The fighters live in what can only be called "Serbian reality," the world as defined by the propaganda, lies, myth and aggrieved sense of history that have been swallowed whole by the population. They are certain that the fascists and the Islamic fundamentalists are at their throats. They are sure that the Muslims and Croats who once lived next door are nothing short of monsters. An army medical officer explained that Croat children are taught that Serbs' most popular sport is killing children. A major insists all the pictures of atrocity victims are really of Serbs, but the world press lies and calls them Muslims.

/ Colonel Lika -- a nom de guerre -- who commands one end of the Serb salient, is absolutely convinced that the Germans are really behind the war. "We are completing a war against German expansion and the creation of a new world order," he says. "The Croats and the Muslims are the tools of a new German expansion and they can be sacrificed." He is not alone in this conviction. "This is a war against Germany and the Pope," insists another fighter. "Germany wants a warmwater Adriatic port." Never mind that this makes no logical sense.

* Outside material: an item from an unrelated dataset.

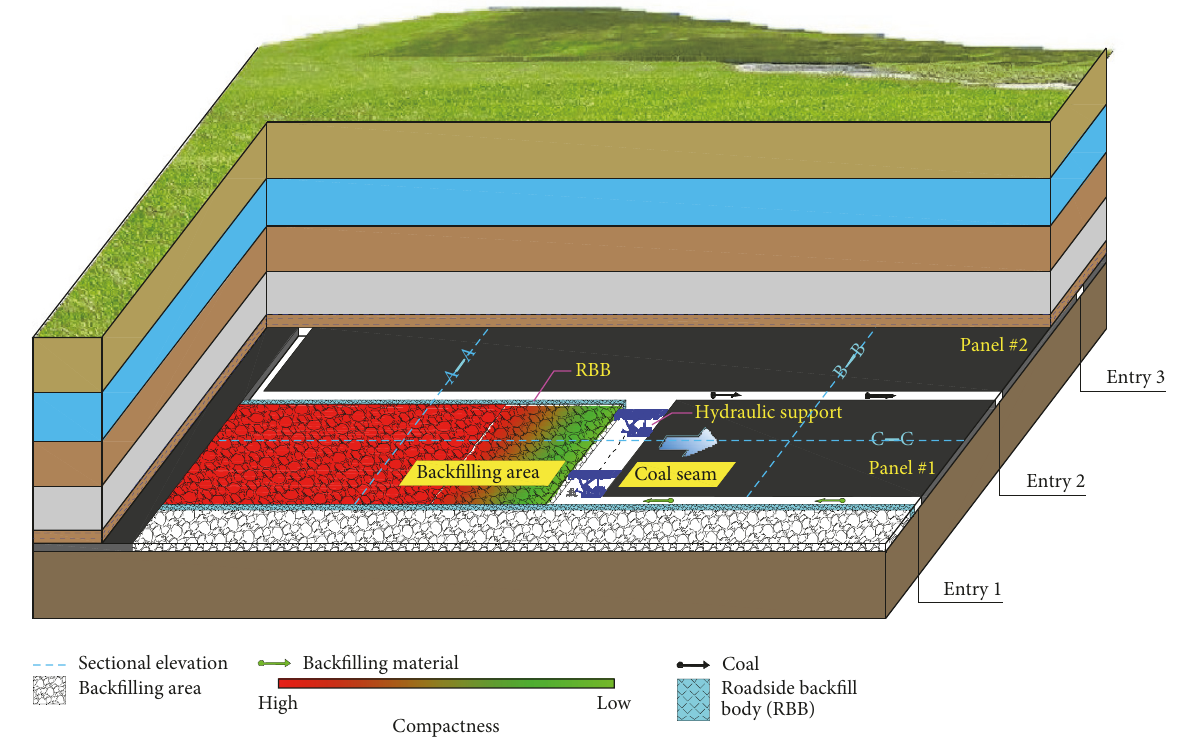
Figure 1: Working face layout of GER with fully mechanized gangue backfilling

Though many who express this view are not old enough to remember World War II, the recounted horrors of Croat and German atrocities against Serbs have been kept as alive as yesterday. However implausible, many Serbs believe without doubt they are finally getting their chance to defeat the Germans and avenge one of the most tragic chapters of Serb history. The wounds, anger and even the dread remain fresh after 50 years. Pleads an impassioned major: "Why can't you understand the Serbs' fear?"

Up on the bicycle path, Nenad Gustimirovic, 35, carves cigarette holders when he is not taunting the Muslims just opposite his firing position. He used to be foreman in a marble quarry that now lies in Muslim territory. He is quick-witted, hearty, good with his hands, and loves to laugh. He has rigged a church bell to an old electrical tower behind the ruined chalet the Serbs have transformed into a machine-gun bunker. "I ring it because it annoys the Muslims," he says. "They open fire when they hear it. We just laugh at them."

At night he often exchanges insults with the enemy, only a few hundred yards away. "They ask what we are going to do when they come to Doboj," Gustimirovic says. "How are you coming to Doboj, I ask them. They shout back that America will act soon." We just laugh, he says.

Occasionally, farther up the line, where the Serbs are fighting Croats, there are meetings in no man's land. Many of the fighters know one another by name and occasionally they meet and talk -- careful always to keep their guns at their hips. But that does not happen in his sector, Gustimirovic says, because the other side is Muslim and cannot be trusted.